Art Swindler Luke Brugnara Gets 7 Years in Prison
- October 21, 2015 14:35
On Tuesday in San Francisco a federal judge sentenced former commercial real estate mogul Luke Brugnara to 7 years in prison for swindling a New York art dealer. The fraud verdict comes after the June 2014 disappearance of millions of dollars worth of art delivered to Brugnara.
Art dealer Rose Long shipped cross-country a Degas sculpture "Little Dancer" to Brugnara along with a drawing by Joan Miró, a series of etchings by Pablo Picasso, 16 paintings attributed to Willem de Kooning and a painting by George Luks. After the delivery to his empty San Francisco mansion, Long demanded payment of the agreed upon price of $11 million for all the artwork, only to be rebuffed.
Brugnara has alternately said some of the works were fake, a gift from Long, stolen by deliverymen or never delivered. The FBI has recovered all the missing art except the most valuable---the Degas.
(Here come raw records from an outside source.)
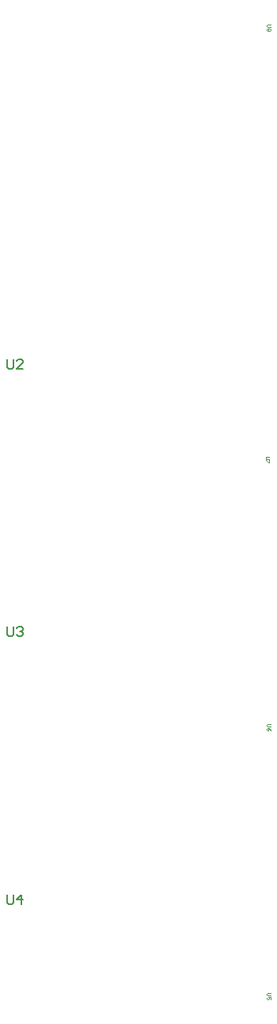
<source format=gm1>
G04*
G04 #@! TF.GenerationSoftware,Altium Limited,Altium Designer,20.0.10 (225)*
G04*
G04 Layer_Color=16711935*
%FSLAX25Y25*%
%MOIN*%
G70*
G01*
G75*
%ADD13C,0.00500*%
%ADD94C,0.00236*%
D13*
X117700Y328498D02*
Y325166D01*
X118367Y324500D01*
X119699D01*
X120366Y325166D01*
Y328498D01*
X121699Y327832D02*
X122365Y328498D01*
X123698D01*
X124364Y327832D01*
Y327166D01*
X123698Y326499D01*
X123032D01*
X123698D01*
X124364Y325833D01*
Y325166D01*
X123698Y324500D01*
X122365D01*
X121699Y325166D01*
X117700Y215998D02*
Y212666D01*
X118367Y212000D01*
X119699D01*
X120366Y212666D01*
Y215998D01*
X123698Y212000D02*
Y215998D01*
X121699Y213999D01*
X124364D01*
X117700Y440998D02*
Y437666D01*
X118367Y437000D01*
X119699D01*
X120366Y437666D01*
Y440998D01*
X124364Y437000D02*
X121699D01*
X124364Y439666D01*
Y440332D01*
X123698Y440998D01*
X122365D01*
X121699Y440332D01*
D94*
X228574Y581500D02*
X227262D01*
X227000Y581238D01*
Y580713D01*
X227262Y580450D01*
X228574D01*
X228312Y579926D02*
X228574Y579663D01*
Y579139D01*
X228312Y578876D01*
X228049D01*
X227787Y579139D01*
X227525Y578876D01*
X227262D01*
X227000Y579139D01*
Y579663D01*
X227262Y579926D01*
X227525D01*
X227787Y579663D01*
X228049Y579926D01*
X228312D01*
X227787Y579663D02*
Y579139D01*
X228074Y400000D02*
X226762D01*
X226500Y399738D01*
Y399213D01*
X226762Y398951D01*
X228074D01*
Y398426D02*
Y397376D01*
X227812D01*
X226762Y398426D01*
X226500D01*
X228574Y287500D02*
X227262D01*
X227000Y287238D01*
Y286713D01*
X227262Y286451D01*
X228574D01*
Y284876D02*
X228312Y285401D01*
X227787Y285926D01*
X227262D01*
X227000Y285663D01*
Y285139D01*
X227262Y284876D01*
X227525D01*
X227787Y285139D01*
Y285926D01*
X228574Y174500D02*
X227262D01*
X227000Y174238D01*
Y173713D01*
X227262Y173451D01*
X228574D01*
Y171876D02*
Y172926D01*
X227787D01*
X228049Y172401D01*
Y172139D01*
X227787Y171876D01*
X227262D01*
X227000Y172139D01*
Y172663D01*
X227262Y172926D01*
M02*

</source>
Judge Alsup ordered $600,000 in restitution for the Degas and roughly $88,000 in total attorneys' fees for Long and fellow art dealer Walter Maimbaum. Brugnara will serve 69 months in prison plus 15 months for contempt for his abusive outbursts in court and a short-lived escape from federal custody.
"I'm not a con man, Maibaum's a con man," Brugnara told the court. "He's got five of these Little Dancers in his closet because no one wants them." Brugnara claimed the Degas and the de Koonings were fake, which the dealers denied.
The restitution payment came in relatively low given that the price tag for the Degas was $3 million, and the other artworks were held for months as evidence in the case. (Reimbursement for the missing sculpture became a legal action involving the insurer Lloyd's and the New York art dealers.)
"It's their own fault for dealing with Mr. Brugnara in the first place," the judge said of the art dealers. Brugnara has previously been convicted of tax evasion, steelhead trout poaching, and mail fraud.